§ LISTED ENTRIES:
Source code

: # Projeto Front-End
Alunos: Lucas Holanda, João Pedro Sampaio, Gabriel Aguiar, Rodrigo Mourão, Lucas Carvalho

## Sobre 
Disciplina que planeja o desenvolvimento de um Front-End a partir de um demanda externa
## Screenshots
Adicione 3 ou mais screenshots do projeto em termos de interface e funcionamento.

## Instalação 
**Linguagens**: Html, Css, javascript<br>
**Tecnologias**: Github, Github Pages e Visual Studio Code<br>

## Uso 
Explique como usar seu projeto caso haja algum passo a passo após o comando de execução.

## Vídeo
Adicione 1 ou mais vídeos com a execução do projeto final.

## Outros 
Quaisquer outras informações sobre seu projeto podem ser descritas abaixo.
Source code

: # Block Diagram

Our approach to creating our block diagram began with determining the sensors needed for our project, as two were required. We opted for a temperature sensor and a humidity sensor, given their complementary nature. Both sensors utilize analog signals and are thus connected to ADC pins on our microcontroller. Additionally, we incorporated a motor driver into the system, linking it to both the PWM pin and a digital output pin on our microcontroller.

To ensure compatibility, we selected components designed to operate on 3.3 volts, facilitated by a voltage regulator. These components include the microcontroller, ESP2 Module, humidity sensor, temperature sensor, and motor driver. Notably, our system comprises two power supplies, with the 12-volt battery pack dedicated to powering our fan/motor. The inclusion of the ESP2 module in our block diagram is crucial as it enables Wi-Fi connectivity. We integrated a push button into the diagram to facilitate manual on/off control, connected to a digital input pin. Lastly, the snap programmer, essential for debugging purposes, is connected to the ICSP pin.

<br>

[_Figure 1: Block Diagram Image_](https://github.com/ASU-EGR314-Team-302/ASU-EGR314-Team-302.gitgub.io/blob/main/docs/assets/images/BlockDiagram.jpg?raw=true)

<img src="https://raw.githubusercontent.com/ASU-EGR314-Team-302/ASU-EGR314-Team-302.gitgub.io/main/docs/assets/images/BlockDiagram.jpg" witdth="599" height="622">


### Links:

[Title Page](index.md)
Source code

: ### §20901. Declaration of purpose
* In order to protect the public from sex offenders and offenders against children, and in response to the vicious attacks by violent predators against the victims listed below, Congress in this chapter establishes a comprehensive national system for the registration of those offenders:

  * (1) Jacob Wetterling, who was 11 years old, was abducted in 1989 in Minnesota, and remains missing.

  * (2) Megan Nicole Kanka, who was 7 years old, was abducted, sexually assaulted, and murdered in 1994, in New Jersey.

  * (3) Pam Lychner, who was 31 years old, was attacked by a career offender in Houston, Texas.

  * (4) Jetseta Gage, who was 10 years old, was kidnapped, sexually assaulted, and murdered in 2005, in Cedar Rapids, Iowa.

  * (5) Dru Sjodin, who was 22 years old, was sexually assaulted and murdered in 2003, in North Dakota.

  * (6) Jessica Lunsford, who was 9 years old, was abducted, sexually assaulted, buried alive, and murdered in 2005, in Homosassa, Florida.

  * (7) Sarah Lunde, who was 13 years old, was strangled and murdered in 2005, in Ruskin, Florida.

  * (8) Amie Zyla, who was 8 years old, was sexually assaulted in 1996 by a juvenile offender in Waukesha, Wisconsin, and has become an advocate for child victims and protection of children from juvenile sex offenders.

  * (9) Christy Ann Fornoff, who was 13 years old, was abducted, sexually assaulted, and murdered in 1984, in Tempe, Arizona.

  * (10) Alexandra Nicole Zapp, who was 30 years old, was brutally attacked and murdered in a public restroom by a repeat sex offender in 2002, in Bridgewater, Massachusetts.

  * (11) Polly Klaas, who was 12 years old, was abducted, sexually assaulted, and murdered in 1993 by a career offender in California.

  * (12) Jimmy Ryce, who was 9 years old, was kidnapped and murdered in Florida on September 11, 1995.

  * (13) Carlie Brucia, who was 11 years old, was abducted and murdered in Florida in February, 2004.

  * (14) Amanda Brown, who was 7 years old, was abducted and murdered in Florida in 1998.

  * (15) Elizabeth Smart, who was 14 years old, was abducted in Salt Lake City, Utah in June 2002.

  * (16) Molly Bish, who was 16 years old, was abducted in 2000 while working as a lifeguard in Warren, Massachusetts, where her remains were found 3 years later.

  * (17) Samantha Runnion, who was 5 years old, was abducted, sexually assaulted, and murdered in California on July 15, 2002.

§ ASSIGNMENT: Reproduce all of the records above character for character, changing nothing.

§ RESULT BELOW:
Source code

: # Projeto Front-End
Alunos: Lucas Holanda, João Pedro Sampaio, Gabriel Aguiar, Rodrigo Mourão, Lucas Carvalho

## Sobre 
Disciplina que planeja o desenvolvimento de um Front-End a partir de um demanda externa
## Screenshots
Adicione 3 ou mais screenshots do projeto em termos de interface e funcionamento.

## Instalação 
**Linguagens**: Html, Css, javascript<br>
**Tecnologias**: Github, Github Pages e Visual Studio Code<br>

## Uso 
Explique como usar seu projeto caso haja algum passo a passo após o comando de execução.

## Vídeo
Adicione 1 ou mais vídeos com a execução do projeto final.

## Outros 
Quaisquer outras informações sobre seu projeto podem ser descritas abaixo.
Source code

: # Block Diagram

Our approach to creating our block diagram began with determining the sensors needed for our project, as two were required. We opted for a temperature sensor and a humidity sensor, given their complementary nature. Both sensors utilize analog signals and are thus connected to ADC pins on our microcontroller. Additionally, we incorporated a motor driver into the system, linking it to both the PWM pin and a digital output pin on our microcontroller.

To ensure compatibility, we selected components designed to operate on 3.3 volts, facilitated by a voltage regulator. These components include the microcontroller, ESP2 Module, humidity sensor, temperature sensor, and motor driver. Notably, our system comprises two power supplies, with the 12-volt battery pack dedicated to powering our fan/motor. The inclusion of the ESP2 module in our block diagram is crucial as it enables Wi-Fi connectivity. We integrated a push button into the diagram to facilitate manual on/off control, connected to a digital input pin. Lastly, the snap programmer, essential for debugging purposes, is connected to the ICSP pin.

<br>

[_Figure 1: Block Diagram Image_](https://github.com/ASU-EGR314-Team-302/ASU-EGR314-Team-302.gitgub.io/blob/main/docs/assets/images/BlockDiagram.jpg?raw=true)

<img src="https://raw.githubusercontent.com/ASU-EGR314-Team-302/ASU-EGR314-Team-302.gitgub.io/main/docs/assets/images/BlockDiagram.jpg" witdth="599" height="622">


### Links:

[Title Page](index.md)
Source code

: ### §20901. Declaration of purpose
* In order to protect the public from sex offenders and offenders against children, and in response to the vicious attacks by violent predators against the victims listed below, Congress in this chapter establishes a comprehensive national system for the registration of those offenders:

  * (1) Jacob Wetterling, who was 11 years old, was abducted in 1989 in Minnesota, and remains missing.

  * (2) Megan Nicole Kanka, who was 7 years old, was abducted, sexually assaulted, and murdered in 1994, in New Jersey.

  * (3) Pam Lychner, who was 31 years old, was attacked by a career offender in Houston, Texas.

  * (4) Jetseta Gage, who was 10 years old, was kidnapped, sexually assaulted, and murdered in 2005, in Cedar Rapids, Iowa.

  * (5) Dru Sjodin, who was 22 years old, was sexually assaulted and murdered in 2003, in North Dakota.

  * (6) Jessica Lunsford, who was 9 years old, was abducted, sexually assaulted, buried alive, and murdered in 2005, in Homosassa, Florida.

  * (7) Sarah Lunde, who was 13 years old, was strangled and murdered in 2005, in Ruskin, Florida.

  * (8) Amie Zyla, who was 8 years old, was sexually assaulted in 1996 by a juvenile offender in Waukesha, Wisconsin, and has become an advocate for child victims and protection of children from juvenile sex offenders.

  * (9) Christy Ann Fornoff, who was 13 years old, was abducted, sexually assaulted, and murdered in 1984, in Tempe, Arizona.

  * (10) Alexandra Nicole Zapp, who was 30 years old, was brutally attacked and murdered in a public restroom by a repeat sex offender in 2002, in Bridgewater, Massachusetts.

  * (11) Polly Klaas, who was 12 years old, was abducted, sexually assaulted, and murdered in 1993 by a career offender in California.

  * (12) Jimmy Ryce, who was 9 years old, was kidnapped and murdered in Florida on September 11, 1995.

  * (13) Carlie Brucia, who was 11 years old, was abducted and murdered in Florida in February, 2004.

  * (14) Amanda Brown, who was 7 years old, was abducted and murdered in Florida in 1998.

  * (15) Elizabeth Smart, who was 14 years old, was abducted in Salt Lake City, Utah in June 2002.

  * (16) Molly Bish, who was 16 years old, was abducted in 2000 while working as a lifeguard in Warren, Massachusetts, where her remains were found 3 years later.

  * (17) Samantha Runnion, who was 5 years old, was abducted, sexually assaulted, and murdered in California on July 15, 2002.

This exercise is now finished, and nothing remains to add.